There is nothing to say this video other from "Magnificent".

Congratulations man!!!


----------



## wycked (Apr 20, 2005)

Nice mac.

I wonder if everyones fish is that agressive?

anybody have maculatus?
really nice to have a fish like him.


----------



## HighPiranha (Sep 17, 2005)

Thanks for your nice oppinions.But i think not many people likes it


----------



## ITsPennywise (May 26, 2005)

HighPiranha said:


> Thanks for your nice oppinions.But i think not many people likes it


I'd love to watch it...but for some reason I can't play this video at work...I'll let you know what I think when I get home and watch it.


----------



## Pyri (May 26, 2005)

HighPiranha said:


> Thanks for your nice oppinions.But i think not many people likes it


Awsome beast!
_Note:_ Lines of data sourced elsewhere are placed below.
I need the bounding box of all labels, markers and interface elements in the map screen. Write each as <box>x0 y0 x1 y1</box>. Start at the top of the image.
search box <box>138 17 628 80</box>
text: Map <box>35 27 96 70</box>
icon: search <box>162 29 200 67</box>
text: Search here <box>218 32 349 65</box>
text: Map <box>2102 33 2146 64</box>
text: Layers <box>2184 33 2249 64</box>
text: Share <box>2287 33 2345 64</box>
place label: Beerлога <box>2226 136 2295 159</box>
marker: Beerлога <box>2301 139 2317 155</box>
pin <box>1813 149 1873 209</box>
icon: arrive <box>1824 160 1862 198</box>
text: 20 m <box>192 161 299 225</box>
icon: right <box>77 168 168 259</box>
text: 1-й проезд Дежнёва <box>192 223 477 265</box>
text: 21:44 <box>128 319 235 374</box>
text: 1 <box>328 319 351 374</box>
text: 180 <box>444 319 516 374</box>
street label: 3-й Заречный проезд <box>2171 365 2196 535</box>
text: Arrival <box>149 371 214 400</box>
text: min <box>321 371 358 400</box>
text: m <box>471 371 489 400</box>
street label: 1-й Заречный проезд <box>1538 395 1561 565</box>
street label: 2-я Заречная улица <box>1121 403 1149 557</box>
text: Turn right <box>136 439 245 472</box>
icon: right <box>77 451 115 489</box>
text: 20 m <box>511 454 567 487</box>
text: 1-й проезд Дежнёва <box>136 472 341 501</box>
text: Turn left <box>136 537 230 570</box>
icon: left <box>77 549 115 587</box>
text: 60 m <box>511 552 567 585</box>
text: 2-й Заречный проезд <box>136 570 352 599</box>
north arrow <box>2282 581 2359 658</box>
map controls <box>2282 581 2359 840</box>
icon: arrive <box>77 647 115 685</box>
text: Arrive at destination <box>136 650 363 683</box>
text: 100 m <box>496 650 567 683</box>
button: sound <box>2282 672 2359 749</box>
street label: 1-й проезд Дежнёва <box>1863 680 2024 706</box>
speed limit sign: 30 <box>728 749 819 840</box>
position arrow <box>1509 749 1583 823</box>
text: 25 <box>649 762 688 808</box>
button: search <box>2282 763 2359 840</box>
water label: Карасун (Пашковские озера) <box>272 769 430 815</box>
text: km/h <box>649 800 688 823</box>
Why you think that people dont like it?


----------



## HighPiranha (Sep 17, 2005)

İm really suprised because there are so many readers for the article but comments are few


----------



## Pyri (May 26, 2005)

People are sometimes lazy to resbonse. Every fingerchaser serra are awsome. And even those too who dont chase


----------



## lippy (Jan 6, 2006)

Cant view the video for some reason. Ahh i hate lookin on here at work


----------



## HighPiranha (Sep 17, 2005)

Thanks alot for the comments, but i will continue to share, making a comment or not is your choice..


----------



## Cobra (Sep 25, 2004)

It didnt work for me, I could only hear the audio but the video wasnt playing.


----------



## killerbee (Aug 18, 2004)

I know this old but man that is one awesome fish you have there bro


----------



## Fresh2salt (Jul 16, 2004)

thats a sweet fish you have


----------



## HighPiranha (Sep 17, 2005)

Thank you for your comments it will be better :laugh:


----------



## HighPiranha (Sep 17, 2005)

Happy Mac


----------



## MONGO  (Feb 7, 2006)

nicccceeee what kinda gravel or whatever is that


----------



## Dawgz (Aug 18, 2005)

i think im gettning a gold spilo very soon, i hope it turns out to be a finger chaser =)


----------



## bmpower007 (Feb 11, 2005)

Cool mac its like a piranha with an oscars personaility


----------



## HighPiranha (Sep 17, 2005)

im using lav-it as a gravel, it doents disturbs the fish because of its dark color.


----------



## fliptasciouz (Jul 4, 2004)

I can't see the video too. Only the audio is working


----------



## HighPiranha (Sep 17, 2005)




----------



## 2PiRaNhA~2FuRrY (Nov 1, 2005)

HighPiranha said:


> Happy Mac


your pic describe a thousand word.


----------



## Wussola (Jan 25, 2006)

Nice


----------



## HighPiranha (Sep 17, 2005)

Thanks


----------



## HighPiranha (Sep 17, 2005)




----------



## grounded jay (Jan 9, 2006)

cool pics


----------



## jeddy hao (Mar 1, 2005)

Dude I loved your video. Your mac is an awsome finger chanser. Every piranha owners dream =P. Well, mine anyways.


----------



## Joga Bonito (Oct 30, 2004)

I CANT SEE THE VID


----------